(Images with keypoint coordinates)
-------------------------
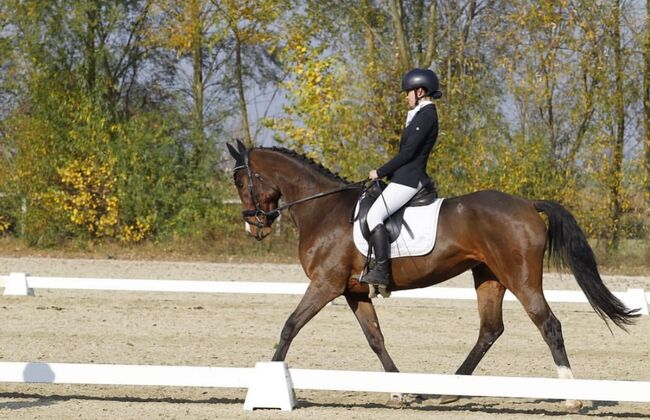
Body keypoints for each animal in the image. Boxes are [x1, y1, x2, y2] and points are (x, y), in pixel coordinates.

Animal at [225, 141, 636, 410]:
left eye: (242, 183)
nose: (254, 227)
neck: (323, 209)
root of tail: (527, 204)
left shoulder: (325, 284)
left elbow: (290, 326)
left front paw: (266, 380)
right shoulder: (352, 291)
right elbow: (375, 339)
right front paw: (401, 390)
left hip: (520, 277)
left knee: (548, 324)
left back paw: (572, 397)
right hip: (489, 277)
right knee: (490, 330)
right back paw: (450, 388)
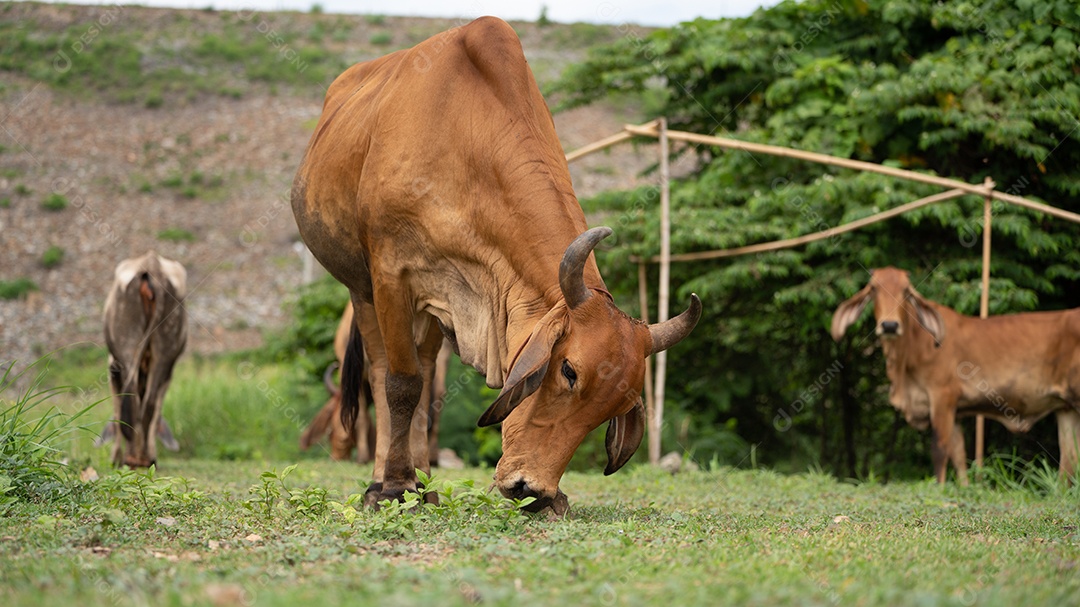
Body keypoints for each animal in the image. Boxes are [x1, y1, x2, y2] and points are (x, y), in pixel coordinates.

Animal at [101, 251, 187, 467]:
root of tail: (152, 264)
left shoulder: (113, 369)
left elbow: (117, 407)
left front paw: (115, 456)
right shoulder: (168, 374)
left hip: (127, 345)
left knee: (131, 401)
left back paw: (131, 457)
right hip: (166, 350)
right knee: (149, 402)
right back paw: (145, 458)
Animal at [291, 16, 700, 514]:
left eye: (613, 409)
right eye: (568, 371)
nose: (532, 489)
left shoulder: (441, 296)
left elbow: (424, 391)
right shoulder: (390, 275)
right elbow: (401, 385)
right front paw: (392, 487)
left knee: (425, 381)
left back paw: (424, 483)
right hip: (362, 287)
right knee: (383, 372)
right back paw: (387, 480)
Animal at [831, 267, 1080, 485]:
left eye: (906, 291)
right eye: (873, 289)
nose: (890, 325)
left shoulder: (942, 397)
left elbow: (940, 450)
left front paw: (940, 487)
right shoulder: (956, 411)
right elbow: (958, 454)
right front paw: (964, 487)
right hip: (1065, 408)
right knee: (1069, 460)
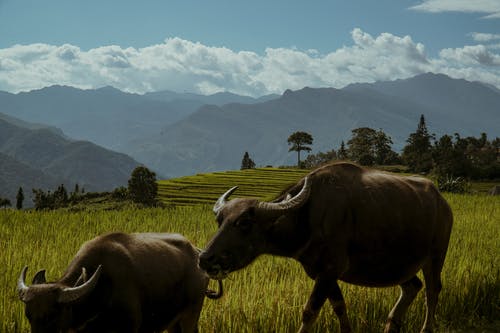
-------------------------
REQUIRED WORK —
Filter the records for the word "shoulder" and show every line that has it.

TASK RESULT —
left shoulder: (325, 284)
right shoulder: (352, 291)
left shoulder: (113, 369)
right shoulder: (168, 374)
left shoulder: (441, 296)
right shoulder: (390, 275)
left shoulder: (942, 397)
right shoulder: (956, 411)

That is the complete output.